Wikimedia Cloud Services team/EnhancementProposals/Decision record T363683 kubernetes upgrade workgroup
Appearance
Origin task: phab:T363683
Date of the decision: 2024-06-06
People in the decision meeting (alphabetical order): There was no meeting, decided in the task
Decision taken
Option 2 was chosen with some comments:
- Create an overview wiki page for the coming upgrades
Starting workgroup members (alphabetical order)

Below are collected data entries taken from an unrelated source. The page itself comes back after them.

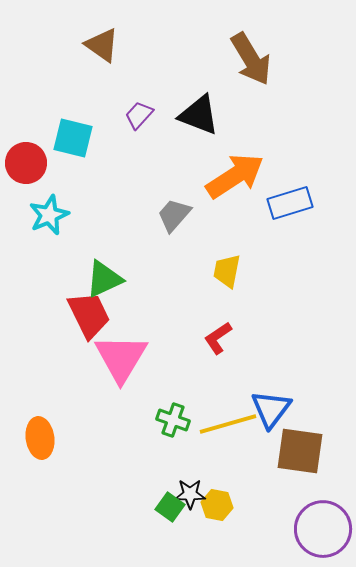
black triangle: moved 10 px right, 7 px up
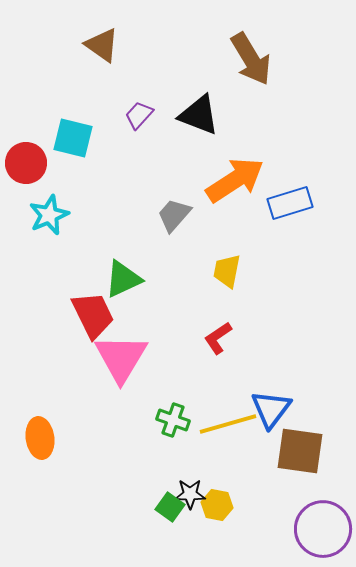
orange arrow: moved 4 px down
green triangle: moved 19 px right
red trapezoid: moved 4 px right
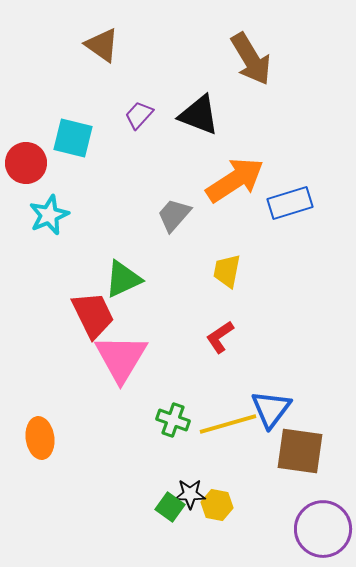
red L-shape: moved 2 px right, 1 px up
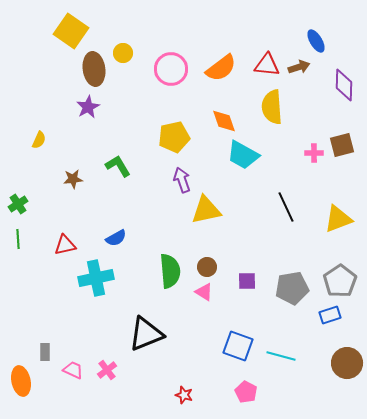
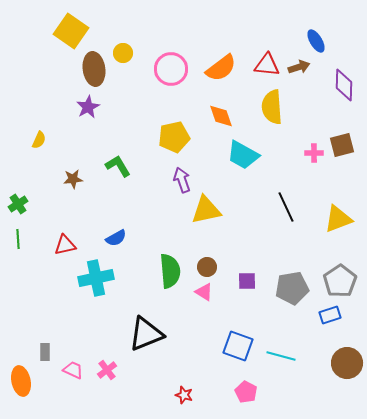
orange diamond at (224, 121): moved 3 px left, 5 px up
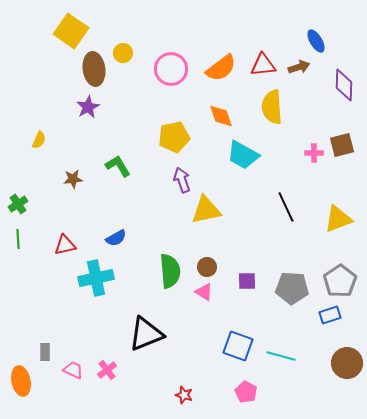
red triangle at (267, 65): moved 4 px left; rotated 12 degrees counterclockwise
gray pentagon at (292, 288): rotated 12 degrees clockwise
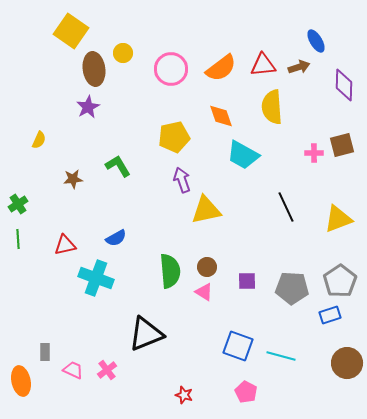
cyan cross at (96, 278): rotated 32 degrees clockwise
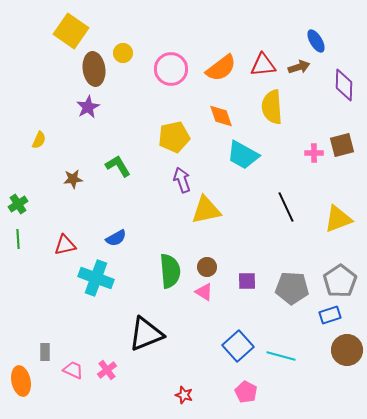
blue square at (238, 346): rotated 28 degrees clockwise
brown circle at (347, 363): moved 13 px up
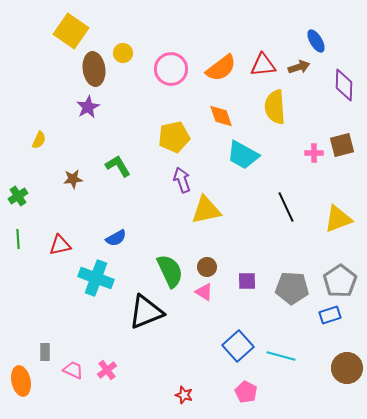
yellow semicircle at (272, 107): moved 3 px right
green cross at (18, 204): moved 8 px up
red triangle at (65, 245): moved 5 px left
green semicircle at (170, 271): rotated 20 degrees counterclockwise
black triangle at (146, 334): moved 22 px up
brown circle at (347, 350): moved 18 px down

- User:Arturo_Borrero_Gonzalez
- User:David_Caro
- Raymond Ndibe
- Slavina Stefanova
- User:FNegri
Rationale
We want to catch up with the k8s versions specially as we can't jump versions yet, so we have to put in the effort to speed up until we get there, and to stay there once we catch up.
Problem
We are several years behind kubernetes upgrades, and in order to catch up, we need to upgrade faster than upstream releases for some time.
Constraints and risks
- All the problems of running old software (security, bugs, stability, ...)
Extra info
- Current upgrade process documentation - https://wikitech.wikimedia.org/wiki/Portal:Toolforge/Admin/Kubernetes/Upgrading_Kubernetes
- Latest upgrade task - phab:T362869 (the rest are subtasks of it)
- Upstream releases - https://kubernetes.io/releases/
Decision record
In progress
Options
Option 1
Do nothing
Pros:
- No extra effort needed
Cons:
- We never catch up
Option 2
Create a dedicated opt-in workgroup to focus on monthly Kubernetes upgrades until we catch up (as aim, some upgrades might take more), and continue with regular updates thereafter.
Pros:
- K8s upgrade progress greatly improves
- we spread upgrade knowledge in the team
- we setup a working group that can then take over the regular updates (3/year)
- automation improvement and refinement
Cons:
- Considerable effort sometimes when api deprecations happen to affect us
- Are monthly updates compatible with other work streams?